> [Data shown]:
☆ ☆ ☆
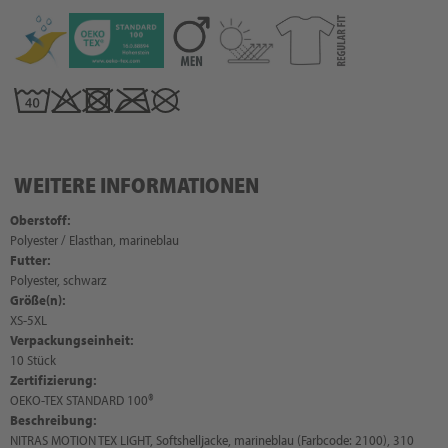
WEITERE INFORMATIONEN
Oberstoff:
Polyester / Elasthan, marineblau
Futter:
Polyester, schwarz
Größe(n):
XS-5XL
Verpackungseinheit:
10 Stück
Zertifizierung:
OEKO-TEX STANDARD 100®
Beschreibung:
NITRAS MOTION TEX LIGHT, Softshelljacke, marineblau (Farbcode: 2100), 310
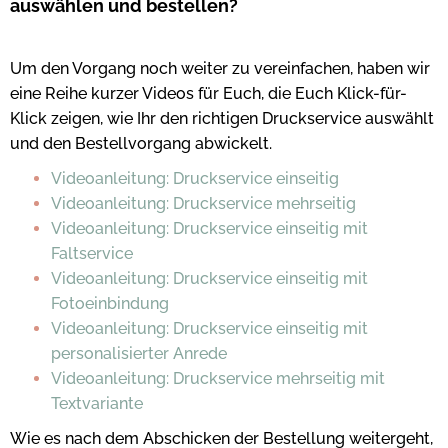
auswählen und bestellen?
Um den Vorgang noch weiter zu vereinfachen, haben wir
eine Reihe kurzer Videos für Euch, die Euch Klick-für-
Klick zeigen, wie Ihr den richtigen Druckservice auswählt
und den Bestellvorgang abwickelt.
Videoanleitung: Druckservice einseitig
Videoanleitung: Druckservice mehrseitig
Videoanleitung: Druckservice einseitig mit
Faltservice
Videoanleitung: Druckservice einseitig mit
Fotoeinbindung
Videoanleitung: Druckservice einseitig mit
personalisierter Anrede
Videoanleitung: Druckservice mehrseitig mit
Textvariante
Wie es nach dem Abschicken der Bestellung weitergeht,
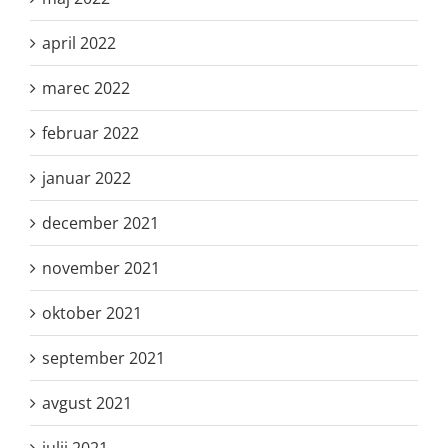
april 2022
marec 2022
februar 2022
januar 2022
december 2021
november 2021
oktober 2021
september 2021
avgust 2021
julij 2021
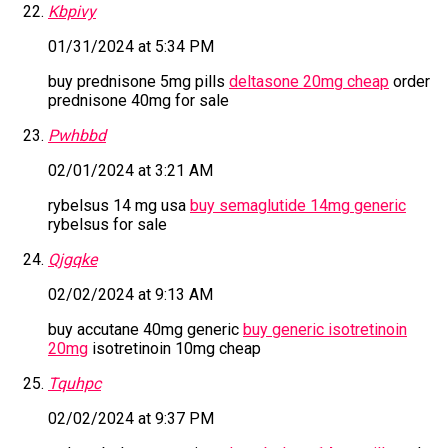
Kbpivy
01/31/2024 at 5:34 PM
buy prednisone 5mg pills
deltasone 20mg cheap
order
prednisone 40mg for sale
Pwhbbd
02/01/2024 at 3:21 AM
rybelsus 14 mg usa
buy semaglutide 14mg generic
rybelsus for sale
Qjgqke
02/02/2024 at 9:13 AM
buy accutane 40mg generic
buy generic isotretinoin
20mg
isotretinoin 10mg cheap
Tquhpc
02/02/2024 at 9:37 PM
☆ ☆ ☆
> [To-do item]: Go through the entries above and count the lines containing the word "Polyester"; give only that count.

> [Exercise result]: 2